═════ INFORMATION SUPPLIED ═════
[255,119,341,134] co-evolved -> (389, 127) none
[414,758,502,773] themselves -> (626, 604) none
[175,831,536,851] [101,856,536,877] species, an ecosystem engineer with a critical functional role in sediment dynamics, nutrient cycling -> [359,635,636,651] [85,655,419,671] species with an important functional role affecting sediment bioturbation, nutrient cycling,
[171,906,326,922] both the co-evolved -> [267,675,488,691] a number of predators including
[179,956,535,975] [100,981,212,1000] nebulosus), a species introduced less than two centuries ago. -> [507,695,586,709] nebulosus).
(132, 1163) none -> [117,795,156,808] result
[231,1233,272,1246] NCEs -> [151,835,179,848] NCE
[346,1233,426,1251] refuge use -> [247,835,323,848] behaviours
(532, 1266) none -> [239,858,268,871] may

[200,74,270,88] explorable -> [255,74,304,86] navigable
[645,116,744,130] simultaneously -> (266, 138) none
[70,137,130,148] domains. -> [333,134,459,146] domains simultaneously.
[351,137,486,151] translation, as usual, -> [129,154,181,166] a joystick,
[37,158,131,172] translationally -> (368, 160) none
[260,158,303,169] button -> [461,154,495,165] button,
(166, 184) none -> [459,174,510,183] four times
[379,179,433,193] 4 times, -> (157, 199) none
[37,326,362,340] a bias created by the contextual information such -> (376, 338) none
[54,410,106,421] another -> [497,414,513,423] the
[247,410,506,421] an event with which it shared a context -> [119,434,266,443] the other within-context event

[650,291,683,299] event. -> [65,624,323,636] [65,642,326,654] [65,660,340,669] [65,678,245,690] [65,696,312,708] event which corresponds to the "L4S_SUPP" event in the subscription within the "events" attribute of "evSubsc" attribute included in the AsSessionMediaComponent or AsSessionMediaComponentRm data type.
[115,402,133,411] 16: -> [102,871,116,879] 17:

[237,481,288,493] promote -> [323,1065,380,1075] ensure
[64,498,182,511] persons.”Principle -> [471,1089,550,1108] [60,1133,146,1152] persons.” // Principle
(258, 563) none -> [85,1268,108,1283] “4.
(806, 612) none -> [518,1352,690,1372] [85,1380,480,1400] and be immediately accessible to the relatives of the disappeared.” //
═════
## WORK REQUEST
Look above for the line that contains "[200,74,270,88] explorable ->". Starting there, transcribe every line exactly until you have copied the line that contains "[237,481,288,493] promote ->".

## EXERCISE OUTPUT
[200,74,270,88] explorable -> [255,74,304,86] navigable
[645,116,744,130] simultaneously -> (266, 138) none
[70,137,130,148] domains. -> [333,134,459,146] domains simultaneously.
[351,137,486,151] translation, as usual, -> [129,154,181,166] a joystick,
[37,158,131,172] translationally -> (368, 160) none
[260,158,303,169] button -> [461,154,495,165] button,
(166, 184) none -> [459,174,510,183] four times
[379,179,433,193] 4 times, -> (157, 199) none
[37,326,362,340] a bias created by the contextual information such -> (376, 338) none
[54,410,106,421] another -> [497,414,513,423] the
[247,410,506,421] an event with which it shared a context -> [119,434,266,443] the other within-context event

[650,291,683,299] event. -> [65,624,323,636] [65,642,326,654] [65,660,340,669] [65,678,245,690] [65,696,312,708] event which corresponds to the "L4S_SUPP" event in the subscription within the "events" attribute of "evSubsc" attribute included in the AsSessionMediaComponent or AsSessionMediaComponentRm data type.
[115,402,133,411] 16: -> [102,871,116,879] 17:

[237,481,288,493] promote -> [323,1065,380,1075] ensure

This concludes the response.